Saturday, April 24, 2010

You Are Wonderful!

When was the last time you looked into your own eyes in a mirror and told yourself how wonderful you are?

How about telling yourself you are capable, kind, and loving?  And pretty, too!

Most women are quick to criticize themselves but are stingy with compliments. Many of us are good at complimenting others but when it comes time to buoy our own self-esteem, we are more like deflated balloons!

It takes a lot of living to come to a point of self-acceptance.  Most women I know  (including myself) are unhappy with some aspect of their bodies whether it's the shape of their noses, hips,  thighs, hair, or eyes and so on.

It's very difficult to look at yourself in a mirror and say,

      "I love you," and really mean it.

When we are able to do that, however, we are well on our way to self-acceptance and a better quality of life. It's true that when you truly believe you are loveable and precious, you "become" loveable and  precious and are able to share that self love with the world!

So, next time you are near a mirror, really look at the image in the reflection. Look deeply into your own eyes and say,  "You are wonderful!"



Linda said...

I think just knowing that I am a good person and that I am worth liking have helped me achieve self acceptance. Maybe it's an age thing.

diane stetson said...

At my age I am NOT a bit critical of my body or anything....I've learned to accept this is how GOD made me and I love it!

Chatty Crone said...

Oh Susan - we think so much alike. I blog about this too.

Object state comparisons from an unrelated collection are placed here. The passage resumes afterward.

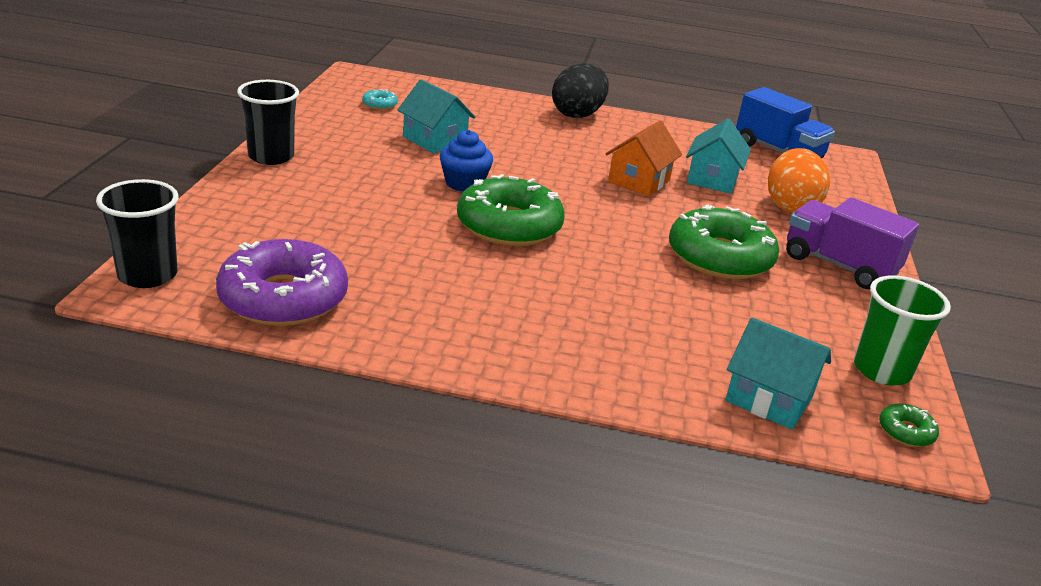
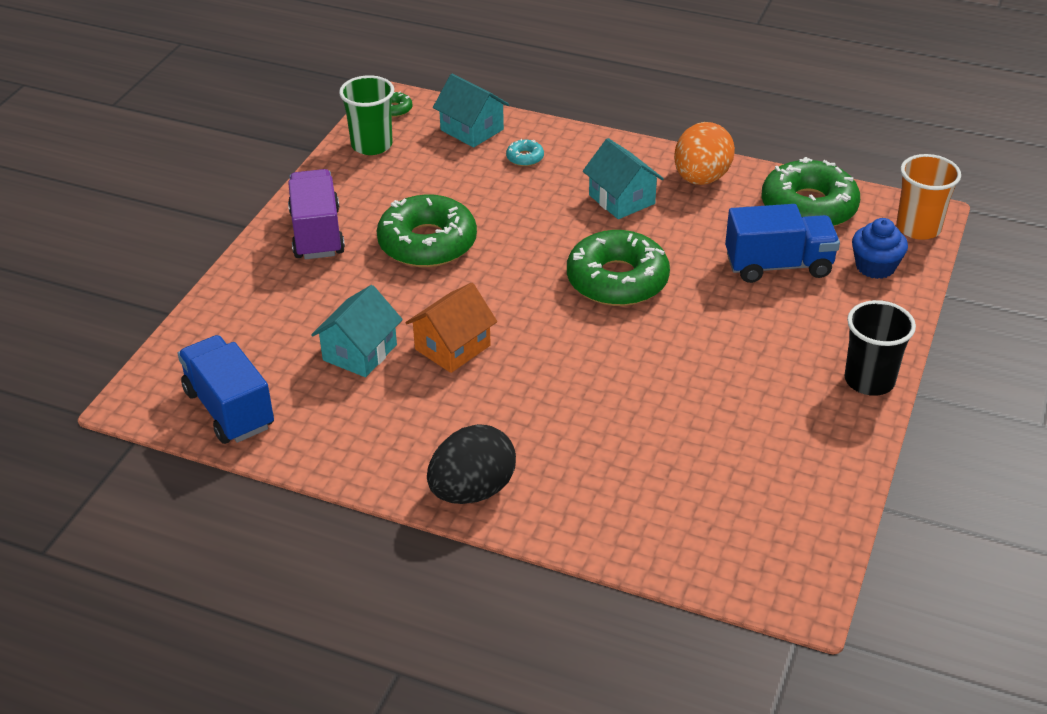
camera: 165 degrees left, 10 degrees up
(147, 275) = (918, 228): black cup -> orange cup
(283, 298) = (808, 207): purple donut -> green donut
(336, 238) = (778, 265): none -> blue truck
(379, 105) = (756, 502): turquoise donut -> turquoise donut (525, 158)
(434, 140) = (682, 419): turquoise house -> turquoise house (621, 199)
(464, 183) = (654, 340): blue cupcake -> blue cupcake (875, 266)
(790, 206) = (299, 309): orange egg -> orange egg (701, 178)
(839, 265) = (317, 233): purple truck -> purple truck turned 150 degrees counterclockwise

I agree with Linda and Diane. Age helps us accept ourselves - I think.

Self talk is critical too - you can tell yourself you're ugly or you can tell yourself you are pretty. The choice is up to you.

Affirm yourself. Go past the mirrow and say hello - love you and smile at yourself!

Just some thoughts.


Susan said...

If you do not like yourself, it makes it difficult for anyone else to like you!! Age brings wisdom.

Terri Tiffany said...

This is a hard one. I think I often feel quilty about saying that although if we don't affirm ourselves we can't be as good for others as we would like to be.